ホルムアルデヒドは、いろいろな物質と簡単に結合する性質を持ち、その特性を生かして
プラスチックや塗料、接着剤など幅広い製品の原料になります。
また、有機物の燃焼で発生することもあり、森林火災で放出されることがあるほか、
車の排ガスや、なんと、たばこの煙にも含まれている物質なのです。
Q.ところで、ホルムアルデヒドは、人間の体に悪いものなの?
A.高濃度の気体では、、目や鼻、呼吸器に刺激を与え、涙やせきの原因になることがあります。
また、長期間にわたって吸い込んでしまうと発がん性のリスクがあります。
さらに、「シックハウス症候群」としてよく耳にする、新築住居等での、目の痛みや頭痛、
呼吸困難などを発症させる原因は、住宅建材の接着剤に含まれる
ホルムアルデヒドが原因物質のひとつとされています。
Q.え?そんな物質が水道水に入っていても飲んで大丈夫なんですか?
A.世界保健機関(WHO)の飲料水水質ガイドラインでは、ホルムアルデヒドを1リットル中0・9ミリグラム以下と定め、
これを含む水を1日2リットル、何十年間飲み続けても「明らかな発がん性はない」とされています。
日本の厚生労働省では、2003年にWHOのガイドラインを基にさらに約10倍近くも厳しい水質基準
として、1リットル当たり0・08ミリグラム以下と策定しています。
健康局水道課によると、「基準値を超えた水を仮に3、4日飲んだとしても健康に影響はない」そうです。
Q.どうして、浄水場の水道水に混入することがあるのですか?
A.ホルムアルデヒドは、アミン類と呼ばれる物質が、浄水場で消毒用に添加される
塩素と反応すると発生してしまいます。
実は、今回国の基準値の2倍にあたる0.168mgが検出された埼玉県行田浄水場では、
2003年11月にも検出されたことがあります。
その際の原因は、上流にある埼玉県内の化学工場から流れ出た有機物質が、
浄水場で塩素と反応したことによるものでした。
今回、当時と同様、ホルムアルデヒドの発生原因とされた工場周辺も調べられましたが、
無関係だったようです。
残念ながら現時点では、まだホルムアルデヒドの発生原因がつかめていないとのこと。
ホルムアルデヒドになる化学物質はヘキサメチレンテトラミン以外にも数百種類以上存在しています。

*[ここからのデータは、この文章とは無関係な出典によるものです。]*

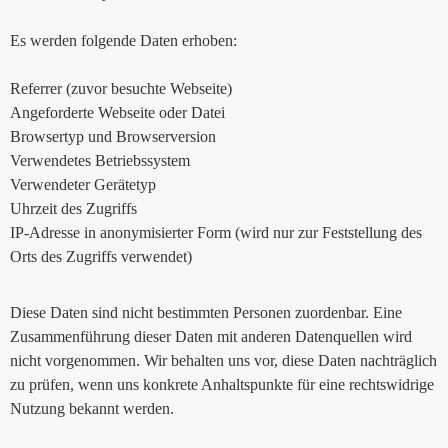
Es werden folgende Daten erhoben:
Referrer (zuvor besuchte Webseite)
Angeforderte Webseite oder Datei
Browsertyp und Browserversion
Verwendetes Betriebssystem
Verwendeter Gerätetyp
Uhrzeit des Zugriffs
IP-Adresse in anonymisierter Form (wird nur zur Feststellung des
Orts des Zugriffs verwendet)
Diese Daten sind nicht bestimmten Personen zuordenbar. Eine
Zusammenführung dieser Daten mit anderen Datenquellen wird
nicht vorgenommen. Wir behalten uns vor, diese Daten nachträglich
zu prüfen, wenn uns konkrete Anhaltspunkte für eine rechtswidrige
Nutzung bekannt werden.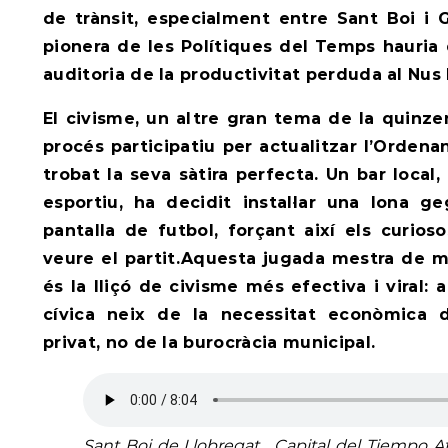
de trànsit, especialment entre Sant Boi i G
pionera de les Polítiques del Temps hauri
auditoria de la productivitat perduda al Nus
El civisme, un altre gran tema de la quinze
procés participatiu per actualitzar l’Orden
trobat la seva sàtira perfecta. Un bar local
esportiu, ha decidit instal·lar una lona g
pantalla de futbol, forçant així els curios
veure el partit.Aquesta jugada mestra de m
és la lliçó de civisme més efectiva i viral: 
cívica neix de la necessitat econòmica 
privat, no de la burocràcia municipal.
Sant Boi de Llobregat_ Capital del Tiempo At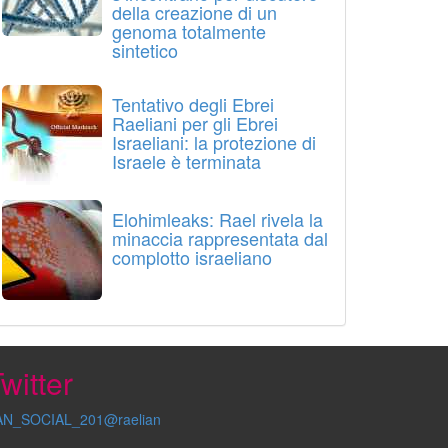
della creazione di un
genoma totalmente
sintetico
Tentativo degli Ebrei
Raeliani per gli Ebrei
Israeliani: la protezione di
Israele è terminata
Elohimleaks: Rael rivela la
minaccia rappresentata dal
complotto israeliano
witter
AN_SOCIAL_201@raelian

さらに年間1トン以上の指定化学物質を扱う事業所は国への届け出義務がありますが、
1トン未満の事業所が多数を占めており、自治体側が大半を把握していないことが原因物質の特定を
困難にしてしまっています。
龍谷大学の竺文彦教授(環境工学)によると、「工場から排出された化学物質か、
浄水場でたまたま一気に増えて濾過(ろか)しきれなかった植物プランクトンなどの有機物が
塩素と反応した可能性が高い」と指摘しています。